Exercise text:
Stacked Actors is the first track on the album and I remember so clearly the first time that I heard it because the riff is so heavy: the guitar is in this drop A tuning and it’s super heavy. Our new song Work for It is actually in drop A as well, so maybe it was inspired by that heavy as fuck pentatonic scale kind of thing. One of my favourite Foo Fighters’ songs of all time is on that album as well – Generator.
Weirdly, almost a year ago to the day I got back together with an ex-girlfriend at a Foo Fighter’s gig in Milton Keynes whilst they were playing Learn to Fly. I always bonded with our bass player Dec – who I’m waiting for as we speak –over the Foo Fighters and that album in particular. It’s probably one of the reasons he’s in the band. So there are a lot of special memories linked to the Foo Fighters and There Is Nothing Left to Lose.

Exercise requirements: In the text about the Foo Fighters album, what guitar tuning does the first track, Stacked Actors, use?

Information supplied:
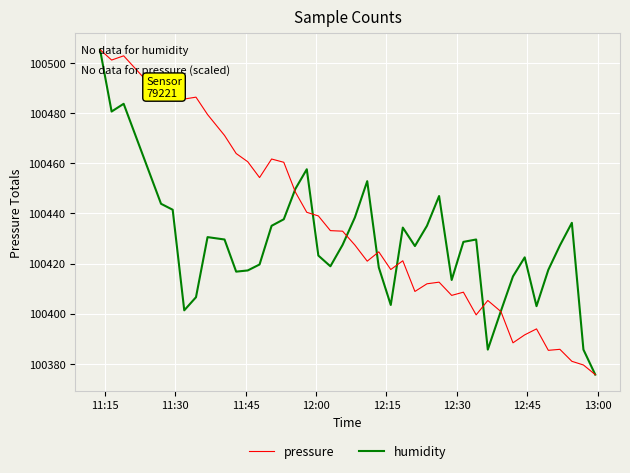

What is the greatest value displayed?

100505.4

Response: Drop A tuning.